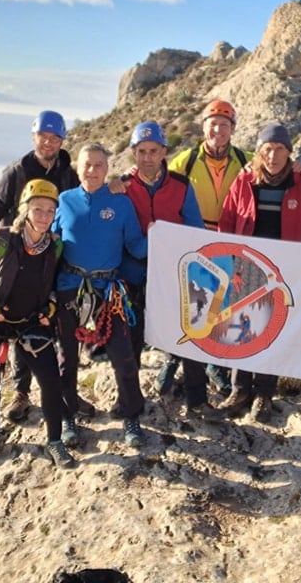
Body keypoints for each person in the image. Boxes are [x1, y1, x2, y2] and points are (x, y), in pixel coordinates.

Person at [0, 110, 88, 424]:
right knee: (16, 319)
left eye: (55, 138)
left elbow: (81, 201)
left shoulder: (68, 171)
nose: (49, 142)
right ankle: (21, 391)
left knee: (50, 323)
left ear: (62, 140)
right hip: (16, 257)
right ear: (34, 137)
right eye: (44, 136)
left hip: (52, 256)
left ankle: (65, 391)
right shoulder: (17, 172)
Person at [0, 179, 75, 468]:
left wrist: (51, 304)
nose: (43, 216)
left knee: (50, 381)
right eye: (38, 209)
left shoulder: (54, 247)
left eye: (50, 211)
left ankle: (54, 441)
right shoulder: (4, 238)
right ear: (25, 210)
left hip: (30, 320)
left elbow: (55, 282)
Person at [118, 121, 222, 421]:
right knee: (131, 339)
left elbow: (194, 231)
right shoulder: (123, 186)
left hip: (175, 271)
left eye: (153, 151)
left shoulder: (180, 185)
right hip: (135, 272)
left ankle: (198, 400)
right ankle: (130, 400)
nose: (147, 158)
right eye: (141, 152)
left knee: (191, 333)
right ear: (133, 153)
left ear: (164, 151)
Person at [217, 123, 301, 423]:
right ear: (259, 153)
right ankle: (239, 389)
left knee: (272, 330)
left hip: (282, 271)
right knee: (242, 328)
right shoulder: (244, 181)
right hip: (246, 268)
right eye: (267, 150)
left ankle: (264, 393)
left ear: (289, 152)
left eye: (279, 149)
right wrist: (228, 261)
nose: (273, 155)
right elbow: (227, 221)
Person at [52, 144, 149, 447]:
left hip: (109, 291)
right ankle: (67, 416)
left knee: (124, 356)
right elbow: (51, 241)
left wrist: (162, 239)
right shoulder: (64, 200)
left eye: (98, 165)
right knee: (67, 357)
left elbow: (134, 244)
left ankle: (131, 414)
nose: (92, 170)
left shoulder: (120, 203)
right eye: (87, 165)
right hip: (70, 286)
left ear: (107, 169)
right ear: (77, 168)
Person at [167, 99, 253, 396]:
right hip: (194, 239)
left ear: (233, 129)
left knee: (221, 305)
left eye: (225, 125)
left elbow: (274, 166)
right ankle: (172, 359)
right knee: (192, 304)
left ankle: (213, 363)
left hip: (230, 240)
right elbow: (160, 186)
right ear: (203, 127)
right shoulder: (184, 161)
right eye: (213, 124)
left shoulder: (246, 160)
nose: (218, 130)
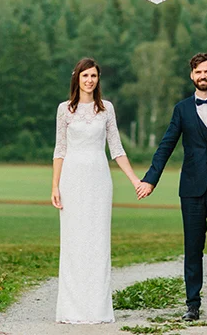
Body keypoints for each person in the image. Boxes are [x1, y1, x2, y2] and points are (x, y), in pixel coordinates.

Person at [137, 53, 207, 322]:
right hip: (191, 189)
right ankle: (192, 305)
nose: (203, 76)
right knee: (193, 248)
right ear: (192, 75)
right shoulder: (182, 109)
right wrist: (150, 179)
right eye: (198, 72)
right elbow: (166, 145)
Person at [52, 57, 141, 324]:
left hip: (99, 181)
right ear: (77, 78)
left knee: (97, 241)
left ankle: (97, 308)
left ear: (98, 79)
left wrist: (135, 180)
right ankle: (71, 309)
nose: (89, 80)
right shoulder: (64, 109)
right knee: (73, 242)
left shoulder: (106, 109)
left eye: (93, 76)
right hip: (71, 180)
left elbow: (117, 149)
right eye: (85, 75)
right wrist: (55, 185)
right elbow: (60, 149)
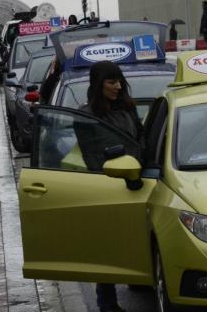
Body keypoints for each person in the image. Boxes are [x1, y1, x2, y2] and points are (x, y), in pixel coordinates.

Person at [80, 61, 143, 312]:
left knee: (135, 240)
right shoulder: (86, 115)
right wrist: (113, 174)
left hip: (136, 183)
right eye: (111, 82)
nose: (118, 86)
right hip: (106, 186)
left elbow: (141, 138)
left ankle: (139, 279)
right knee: (106, 247)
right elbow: (92, 156)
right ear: (98, 85)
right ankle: (107, 302)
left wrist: (140, 167)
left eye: (119, 81)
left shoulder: (128, 108)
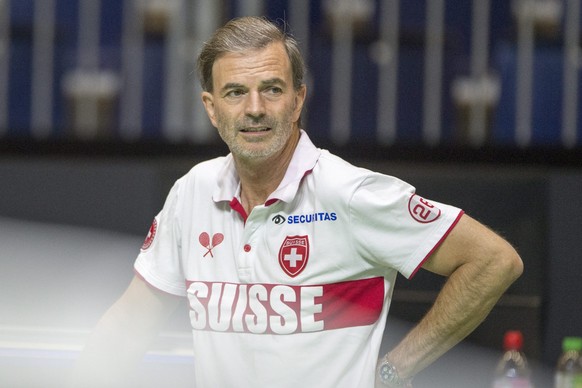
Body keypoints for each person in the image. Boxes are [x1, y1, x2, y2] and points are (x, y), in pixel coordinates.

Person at [70, 16, 523, 388]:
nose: (254, 108)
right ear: (211, 107)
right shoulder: (192, 191)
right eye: (234, 93)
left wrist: (391, 371)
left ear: (297, 100)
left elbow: (494, 261)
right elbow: (130, 324)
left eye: (272, 89)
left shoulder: (349, 193)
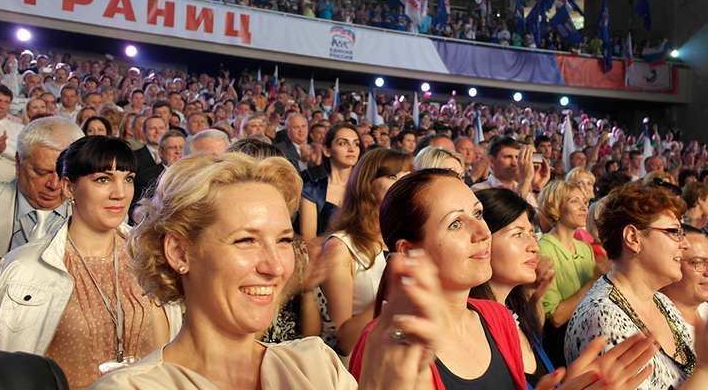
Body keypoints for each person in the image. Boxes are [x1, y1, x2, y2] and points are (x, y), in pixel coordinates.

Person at [90, 152, 443, 390]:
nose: (275, 267)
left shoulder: (317, 368)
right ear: (180, 251)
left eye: (284, 239)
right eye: (246, 240)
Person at [351, 169, 661, 390]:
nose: (483, 232)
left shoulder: (497, 317)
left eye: (479, 214)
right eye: (456, 223)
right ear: (409, 250)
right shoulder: (388, 343)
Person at [0, 136, 181, 389]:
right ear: (68, 187)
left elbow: (168, 353)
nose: (120, 193)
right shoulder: (23, 268)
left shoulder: (150, 256)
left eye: (128, 179)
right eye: (103, 179)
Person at [566, 182, 708, 390]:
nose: (685, 244)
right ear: (633, 238)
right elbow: (706, 375)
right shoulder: (603, 316)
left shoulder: (661, 302)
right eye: (674, 232)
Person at [320, 148, 412, 356]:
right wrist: (389, 296)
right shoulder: (341, 246)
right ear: (367, 184)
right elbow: (342, 341)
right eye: (392, 176)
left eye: (407, 176)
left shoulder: (410, 240)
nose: (403, 183)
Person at [0, 117, 84, 276]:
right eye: (41, 173)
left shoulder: (101, 214)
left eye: (64, 175)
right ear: (19, 162)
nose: (54, 185)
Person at [538, 180, 608, 367]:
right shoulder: (543, 249)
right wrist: (594, 280)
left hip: (591, 338)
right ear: (556, 206)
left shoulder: (585, 248)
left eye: (584, 201)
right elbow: (556, 318)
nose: (584, 207)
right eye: (574, 201)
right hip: (561, 346)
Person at [298, 123, 361, 241]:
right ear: (327, 151)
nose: (352, 149)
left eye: (356, 143)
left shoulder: (367, 187)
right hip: (324, 255)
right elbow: (309, 240)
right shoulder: (313, 190)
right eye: (343, 143)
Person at [0, 83, 24, 184]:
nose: (2, 106)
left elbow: (25, 159)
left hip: (6, 187)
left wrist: (3, 149)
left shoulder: (19, 129)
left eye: (7, 102)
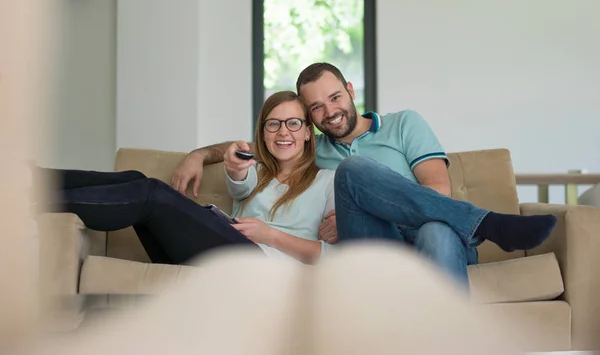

# # # #

• [WHAT THE TASK ASKS] From the first line to the last, retype the data exactly, without images.

• [RESPONSE BOX]
Body keypoints for each person in the image. Boxes are [x1, y1, x2, y2] and points are (x, y), in pixel coordinates.

Person at [0, 110, 88, 424]:
right knee: (16, 319)
left eye: (55, 138)
left elbow: (81, 201)
left shoulder: (68, 171)
nose: (49, 142)
right ankle: (21, 391)
left knee: (50, 323)
left ear: (62, 140)
right hip: (16, 257)
right ear: (34, 137)
right eye: (44, 136)
left hip: (52, 256)
left ankle: (65, 391)
right shoulder: (17, 172)
Person at [0, 179, 75, 468]:
left wrist: (51, 304)
nose: (43, 216)
left knee: (50, 381)
right eye: (38, 209)
left shoulder: (54, 247)
left eye: (50, 211)
left ankle: (54, 441)
right shoulder: (4, 238)
right ear: (25, 210)
left hip: (30, 320)
left elbow: (55, 282)
Person at [118, 121, 222, 421]:
right knee: (131, 339)
left elbow: (194, 231)
right shoulder: (123, 186)
left hip: (175, 271)
left eye: (153, 151)
left shoulder: (180, 185)
right hip: (135, 272)
left ankle: (198, 400)
right ankle: (130, 400)
nose: (147, 158)
right eye: (141, 152)
left knee: (191, 333)
right ear: (133, 153)
left ear: (164, 151)
Person at [217, 123, 301, 423]:
right ear: (259, 153)
right ankle: (239, 389)
left knee: (272, 330)
left hip: (282, 271)
right knee: (242, 328)
right shoulder: (244, 181)
right hip: (246, 268)
right eye: (267, 150)
left ankle: (264, 393)
left ear: (289, 152)
left eye: (279, 149)
right wrist: (228, 261)
nose: (273, 155)
right elbow: (227, 221)
Person at [52, 144, 149, 447]:
left hip: (109, 291)
right ankle: (67, 416)
left knee: (124, 356)
right elbow: (51, 241)
left wrist: (162, 239)
right shoulder: (64, 200)
left eye: (98, 165)
right knee: (67, 357)
left elbow: (134, 244)
left ankle: (131, 414)
nose: (92, 170)
left shoulder: (120, 203)
right eye: (87, 165)
right hip: (70, 286)
left ear: (107, 169)
right ear: (77, 168)
Person at [167, 99, 253, 396]:
right hip: (194, 239)
left ear: (233, 129)
left knee: (221, 305)
left eye: (225, 125)
left elbow: (274, 166)
right ankle: (172, 359)
right knee: (192, 304)
left ankle: (213, 363)
left hip: (230, 240)
right elbow: (160, 186)
right ear: (203, 127)
right shoulder: (184, 161)
right eye: (213, 124)
left shoulder: (246, 160)
nose: (218, 130)
Body keypoints for each person in the image. Boxes are [x1, y1, x2, y2] and points are (x, y), in pixel coordinates.

Person at [137, 53, 207, 322]:
right hip: (191, 189)
right ankle: (192, 305)
nose: (203, 76)
right knee: (193, 248)
right ear: (192, 75)
right shoulder: (182, 109)
right wrist: (150, 179)
right eye: (198, 72)
right elbow: (166, 145)
Person at [52, 57, 141, 324]:
left hip: (99, 181)
right ear: (77, 78)
left knee: (97, 241)
left ankle: (97, 308)
left ear: (98, 79)
left wrist: (135, 180)
right ankle: (71, 309)
nose: (89, 80)
right shoulder: (64, 109)
right knee: (73, 242)
left shoulder: (106, 109)
left eye: (93, 76)
right hip: (71, 180)
left elbow: (117, 149)
right eye: (85, 75)
right wrist: (55, 185)
right elbow: (60, 149)
Body keypoints for each person in the image. Boxes are [x1, y1, x2, y2] and points are (x, y), in pixel coordinates.

Person at [80, 61, 143, 312]:
left knee: (135, 240)
right shoulder: (86, 115)
right wrist: (113, 174)
left hip: (136, 183)
right eye: (111, 82)
nose: (118, 86)
right hip: (106, 186)
left elbow: (141, 138)
left ankle: (139, 279)
right knee: (106, 247)
right elbow: (92, 156)
right ear: (98, 85)
right ankle: (107, 302)
left wrist: (140, 167)
left eye: (119, 81)
left shoulder: (128, 108)
Body keypoints for each person in the image. Boxes are [x1, y1, x2, y2] and points are (x, y), in pixel coordinates.

Person at [70, 16, 523, 388]:
nose: (254, 108)
right ear: (211, 107)
right shoulder: (192, 191)
right eye: (234, 93)
left wrist: (391, 371)
left ear: (297, 100)
left elbow: (494, 261)
right elbow: (130, 324)
left eye: (272, 89)
left shoulder: (349, 193)
Body keypoints for each person in the image. Boxes are [x1, y1, x2, y2] and points are (x, y), in pixel coordinates.

Person at [90, 152, 443, 390]:
nose: (275, 267)
left shoulder: (317, 368)
right ear: (180, 251)
left eye: (284, 239)
right eye: (246, 240)
Person at [351, 169, 661, 390]:
nose: (483, 232)
left shoulder: (497, 317)
left eye: (479, 214)
right eye: (456, 223)
right ear: (409, 250)
right shoulder: (388, 343)
Person at [0, 136, 181, 389]:
right ear: (68, 187)
left elbow: (168, 353)
nose: (120, 193)
right shoulder: (23, 268)
left shoulder: (150, 256)
left eye: (128, 179)
right eye: (103, 179)
Person at [566, 182, 708, 390]:
nose: (685, 244)
right ear: (633, 238)
right elbow: (706, 375)
right shoulder: (603, 316)
left shoulder: (661, 302)
right eye: (674, 232)
Person at [320, 148, 412, 356]:
right wrist: (389, 296)
right shoulder: (341, 246)
right ear: (367, 184)
right elbow: (342, 341)
right eye: (392, 176)
left eye: (407, 176)
left shoulder: (410, 240)
nose: (403, 183)
Person at [0, 117, 84, 276]:
right eye: (41, 173)
left shoulder: (101, 214)
left eye: (64, 175)
right ear: (19, 162)
nose: (54, 185)
Person at [538, 180, 608, 367]:
right shoulder: (543, 249)
right wrist: (594, 280)
left hip: (591, 338)
right ear: (556, 206)
left shoulder: (585, 248)
left eye: (584, 201)
right elbow: (556, 318)
nose: (584, 207)
right eye: (574, 201)
right hip: (561, 346)
Person at [298, 123, 361, 241]:
right ear: (327, 151)
nose: (352, 149)
left eye: (356, 143)
left shoulder: (367, 187)
right hip: (324, 255)
right elbow: (309, 240)
right shoulder: (313, 190)
right eye: (343, 143)
Person at [0, 83, 24, 184]:
nose: (2, 106)
left elbow: (25, 159)
left hip: (6, 187)
left wrist: (3, 149)
left shoulder: (19, 129)
left eye: (7, 102)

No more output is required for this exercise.